DATASET EXCERPTS:
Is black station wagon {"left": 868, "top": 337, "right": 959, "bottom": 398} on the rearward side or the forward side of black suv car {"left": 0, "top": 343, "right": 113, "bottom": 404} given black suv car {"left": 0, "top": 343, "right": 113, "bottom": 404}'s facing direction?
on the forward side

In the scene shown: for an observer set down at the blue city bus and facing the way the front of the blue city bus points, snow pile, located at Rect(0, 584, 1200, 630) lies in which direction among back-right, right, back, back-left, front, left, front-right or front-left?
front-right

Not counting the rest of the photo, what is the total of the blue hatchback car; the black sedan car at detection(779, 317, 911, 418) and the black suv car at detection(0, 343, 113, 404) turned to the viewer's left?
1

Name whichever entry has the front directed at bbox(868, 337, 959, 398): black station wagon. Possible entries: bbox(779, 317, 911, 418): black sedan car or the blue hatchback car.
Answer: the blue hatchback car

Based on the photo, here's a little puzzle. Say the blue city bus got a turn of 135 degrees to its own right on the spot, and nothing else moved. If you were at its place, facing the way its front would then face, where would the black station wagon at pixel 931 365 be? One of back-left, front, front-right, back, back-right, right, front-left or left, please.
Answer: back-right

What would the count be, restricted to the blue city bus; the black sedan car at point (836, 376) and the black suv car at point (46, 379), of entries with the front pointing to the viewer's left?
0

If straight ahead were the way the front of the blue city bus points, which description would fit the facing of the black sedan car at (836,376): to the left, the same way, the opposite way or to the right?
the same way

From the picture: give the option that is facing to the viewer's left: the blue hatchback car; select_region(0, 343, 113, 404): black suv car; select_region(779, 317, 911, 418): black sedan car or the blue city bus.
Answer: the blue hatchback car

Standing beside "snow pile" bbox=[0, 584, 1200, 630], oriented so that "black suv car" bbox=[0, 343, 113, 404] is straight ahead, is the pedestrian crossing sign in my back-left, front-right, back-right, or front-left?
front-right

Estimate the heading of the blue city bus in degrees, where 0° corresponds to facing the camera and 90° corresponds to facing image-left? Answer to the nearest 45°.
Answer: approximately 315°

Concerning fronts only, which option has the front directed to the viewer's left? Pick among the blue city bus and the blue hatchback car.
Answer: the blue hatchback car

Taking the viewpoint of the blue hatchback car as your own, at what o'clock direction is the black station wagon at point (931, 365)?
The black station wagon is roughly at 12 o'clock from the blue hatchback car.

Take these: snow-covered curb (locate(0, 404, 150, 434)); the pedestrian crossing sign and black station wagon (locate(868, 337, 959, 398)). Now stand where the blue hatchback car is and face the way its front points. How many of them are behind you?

ACTIVITY:
Starting at the first of the lines above and ending at the line containing "Answer: back-right", reproduce only those lines with "black suv car" switched to "dark gray suv car" and everything else unchanged.

SOLUTION FOR THIS PROBLEM:
Is black station wagon {"left": 868, "top": 337, "right": 959, "bottom": 398} on the rearward side or the forward side of dark gray suv car {"left": 0, "top": 343, "right": 113, "bottom": 404} given dark gray suv car {"left": 0, "top": 343, "right": 113, "bottom": 404}'s facing direction?
on the forward side

In the scene shown: for an observer set down at the blue city bus and facing the way the front of the blue city bus points, snow pile, located at Rect(0, 584, 1200, 630) lies in which direction among back-right, right, back, back-left, front, left, front-right or front-left?
front-right

Not counting the rest of the photo, what is the total of the blue hatchback car; the black sedan car at detection(779, 317, 911, 418) and the dark gray suv car at detection(0, 343, 113, 404) turned to the viewer's left?
1

Name whichever entry has the front directed at bbox(868, 337, 959, 398): black station wagon. Possible entries: bbox(779, 317, 911, 418): black sedan car or the blue hatchback car.
Answer: the blue hatchback car

Based on the photo, here's a little puzzle. Say the blue city bus got a turn of 135 degrees to its own right on the spot, and nothing else moved. If you were at its place, facing the way its front would then face, where would the black station wagon at pixel 931 365 be? One of back-left, front, front-right, back, back-right, right, front-left or left, please.
Answer: back-right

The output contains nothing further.